[Opening GIVEN DATA section]

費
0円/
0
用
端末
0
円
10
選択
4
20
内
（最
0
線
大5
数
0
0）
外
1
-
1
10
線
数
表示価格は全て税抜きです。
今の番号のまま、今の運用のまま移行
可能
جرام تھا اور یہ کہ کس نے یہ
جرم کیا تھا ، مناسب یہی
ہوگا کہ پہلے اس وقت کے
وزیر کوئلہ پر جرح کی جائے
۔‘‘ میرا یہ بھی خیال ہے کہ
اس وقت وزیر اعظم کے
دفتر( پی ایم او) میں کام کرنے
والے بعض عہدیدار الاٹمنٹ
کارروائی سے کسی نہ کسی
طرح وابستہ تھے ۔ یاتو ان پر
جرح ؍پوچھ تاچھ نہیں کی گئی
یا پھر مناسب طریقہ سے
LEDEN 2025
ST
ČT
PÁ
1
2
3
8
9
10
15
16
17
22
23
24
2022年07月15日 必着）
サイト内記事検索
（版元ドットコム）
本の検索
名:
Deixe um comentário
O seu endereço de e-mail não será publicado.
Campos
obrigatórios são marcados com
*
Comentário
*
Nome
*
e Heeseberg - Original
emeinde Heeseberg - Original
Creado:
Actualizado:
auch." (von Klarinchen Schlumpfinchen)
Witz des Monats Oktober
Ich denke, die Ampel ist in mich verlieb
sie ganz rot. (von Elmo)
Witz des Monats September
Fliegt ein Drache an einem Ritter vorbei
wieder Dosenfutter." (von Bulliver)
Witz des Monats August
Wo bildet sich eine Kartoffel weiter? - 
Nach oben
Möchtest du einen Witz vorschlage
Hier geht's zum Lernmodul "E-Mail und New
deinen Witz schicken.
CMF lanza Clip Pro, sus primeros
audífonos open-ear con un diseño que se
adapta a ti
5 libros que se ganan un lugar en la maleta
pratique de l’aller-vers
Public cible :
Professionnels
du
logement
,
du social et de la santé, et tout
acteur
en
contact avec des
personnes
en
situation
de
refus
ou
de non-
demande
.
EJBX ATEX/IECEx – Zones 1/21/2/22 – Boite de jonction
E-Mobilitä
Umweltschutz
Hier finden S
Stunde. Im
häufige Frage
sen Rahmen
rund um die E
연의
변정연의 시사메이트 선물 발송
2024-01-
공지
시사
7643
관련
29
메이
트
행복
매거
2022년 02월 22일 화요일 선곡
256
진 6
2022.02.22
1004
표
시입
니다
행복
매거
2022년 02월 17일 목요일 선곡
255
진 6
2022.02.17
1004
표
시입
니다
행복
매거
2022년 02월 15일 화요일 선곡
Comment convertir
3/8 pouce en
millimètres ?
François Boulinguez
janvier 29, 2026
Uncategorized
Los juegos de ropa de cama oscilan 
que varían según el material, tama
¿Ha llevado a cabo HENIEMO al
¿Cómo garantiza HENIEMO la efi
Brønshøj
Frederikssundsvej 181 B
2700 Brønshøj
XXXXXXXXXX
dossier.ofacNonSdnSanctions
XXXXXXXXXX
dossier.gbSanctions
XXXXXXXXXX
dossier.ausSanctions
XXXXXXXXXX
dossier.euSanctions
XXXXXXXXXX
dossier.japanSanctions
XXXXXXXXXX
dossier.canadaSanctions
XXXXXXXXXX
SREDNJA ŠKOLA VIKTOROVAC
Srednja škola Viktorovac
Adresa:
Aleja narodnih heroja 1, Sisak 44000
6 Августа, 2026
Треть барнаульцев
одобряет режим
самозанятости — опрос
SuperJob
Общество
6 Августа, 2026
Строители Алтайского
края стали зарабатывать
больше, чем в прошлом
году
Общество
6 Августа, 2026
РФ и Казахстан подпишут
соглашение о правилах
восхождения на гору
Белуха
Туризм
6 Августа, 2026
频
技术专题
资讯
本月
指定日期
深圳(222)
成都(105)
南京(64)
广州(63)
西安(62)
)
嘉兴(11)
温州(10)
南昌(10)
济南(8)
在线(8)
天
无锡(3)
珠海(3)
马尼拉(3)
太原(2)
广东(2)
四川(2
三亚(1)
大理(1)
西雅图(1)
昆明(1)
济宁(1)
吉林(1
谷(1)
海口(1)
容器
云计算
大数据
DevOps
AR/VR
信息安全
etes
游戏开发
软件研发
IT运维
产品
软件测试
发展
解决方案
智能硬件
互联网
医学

[Closing GIVEN DATA section]

GOAL OF THE EXERCISE:
Copy every line of the material above in its original order, changing nothing.

ANSWER TO THE EXERCISE:
費
0円/
0
用
端末
0
円
10
選択
4
20
内
（最
0
線
大5
数
0
0）
外
1
-
1
10
線
数
表示価格は全て税抜きです。
今の番号のまま、今の運用のまま移行
可能
جرام تھا اور یہ کہ کس نے یہ
جرم کیا تھا ، مناسب یہی
ہوگا کہ پہلے اس وقت کے
وزیر کوئلہ پر جرح کی جائے
۔‘‘ میرا یہ بھی خیال ہے کہ
اس وقت وزیر اعظم کے
دفتر( پی ایم او) میں کام کرنے
والے بعض عہدیدار الاٹمنٹ
کارروائی سے کسی نہ کسی
طرح وابستہ تھے ۔ یاتو ان پر
جرح ؍پوچھ تاچھ نہیں کی گئی
یا پھر مناسب طریقہ سے
LEDEN 2025
ST
ČT
PÁ
1
2
3
8
9
10
15
16
17
22
23
24
2022年07月15日 必着）
サイト内記事検索
（版元ドットコム）
本の検索
名:
Deixe um comentário
O seu endereço de e-mail não será publicado.
Campos
obrigatórios são marcados com
*
Comentário
*
Nome
*
e Heeseberg - Original
emeinde Heeseberg - Original
Creado:
Actualizado:
auch." (von Klarinchen Schlumpfinchen)
Witz des Monats Oktober
Ich denke, die Ampel ist in mich verlieb
sie ganz rot. (von Elmo)
Witz des Monats September
Fliegt ein Drache an einem Ritter vorbei
wieder Dosenfutter." (von Bulliver)
Witz des Monats August
Wo bildet sich eine Kartoffel weiter? - 
Nach oben
Möchtest du einen Witz vorschlage
Hier geht's zum Lernmodul "E-Mail und New
deinen Witz schicken.
CMF lanza Clip Pro, sus primeros
audífonos open-ear con un diseño que se
adapta a ti
5 libros que se ganan un lugar en la maleta
pratique de l’aller-vers
Public cible :
Professionnels
du
logement
,
du social et de la santé, et tout
acteur
en
contact avec des
personnes
en
situation
de
refus
ou
de non-
demande
.
EJBX ATEX/IECEx – Zones 1/21/2/22 – Boite de jonction
E-Mobilitä
Umweltschutz
Hier finden S
Stunde. Im
häufige Frage
sen Rahmen
rund um die E
연의
변정연의 시사메이트 선물 발송
2024-01-
공지
시사
7643
관련
29
메이
트
행복
매거
2022년 02월 22일 화요일 선곡
256
진 6
2022.02.22
1004
표
시입
니다
행복
매거
2022년 02월 17일 목요일 선곡
255
진 6
2022.02.17
1004
표
시입
니다
행복
매거
2022년 02월 15일 화요일 선곡
Comment convertir
3/8 pouce en
millimètres ?
François Boulinguez
janvier 29, 2026
Uncategorized
Los juegos de ropa de cama oscilan 
que varían según el material, tama
¿Ha llevado a cabo HENIEMO al
¿Cómo garantiza HENIEMO la efi
Brønshøj
Frederikssundsvej 181 B
2700 Brønshøj
XXXXXXXXXX
dossier.ofacNonSdnSanctions
XXXXXXXXXX
dossier.gbSanctions
XXXXXXXXXX
dossier.ausSanctions
XXXXXXXXXX
dossier.euSanctions
XXXXXXXXXX
dossier.japanSanctions
XXXXXXXXXX
dossier.canadaSanctions
XXXXXXXXXX
SREDNJA ŠKOLA VIKTOROVAC
Srednja škola Viktorovac
Adresa:
Aleja narodnih heroja 1, Sisak 44000
6 Августа, 2026
Треть барнаульцев
одобряет режим
самозанятости — опрос
SuperJob
Общество
6 Августа, 2026
Строители Алтайского
края стали зарабатывать
больше, чем в прошлом
году
Общество
6 Августа, 2026
РФ и Казахстан подпишут
соглашение о правилах
восхождения на гору
Белуха
Туризм
6 Августа, 2026
频
技术专题
资讯
本月
指定日期
深圳(222)
成都(105)
南京(64)
广州(63)
西安(62)
)
嘉兴(11)
温州(10)
南昌(10)
济南(8)
在线(8)
天
无锡(3)
珠海(3)
马尼拉(3)
太原(2)
广东(2)
四川(2
三亚(1)
大理(1)
西雅图(1)
昆明(1)
济宁(1)
吉林(1
谷(1)
海口(1)
容器
云计算
大数据
DevOps
AR/VR
信息安全
etes
游戏开发
软件研发
IT运维
产品
软件测试
发展
解决方案
智能硬件
互联网
医学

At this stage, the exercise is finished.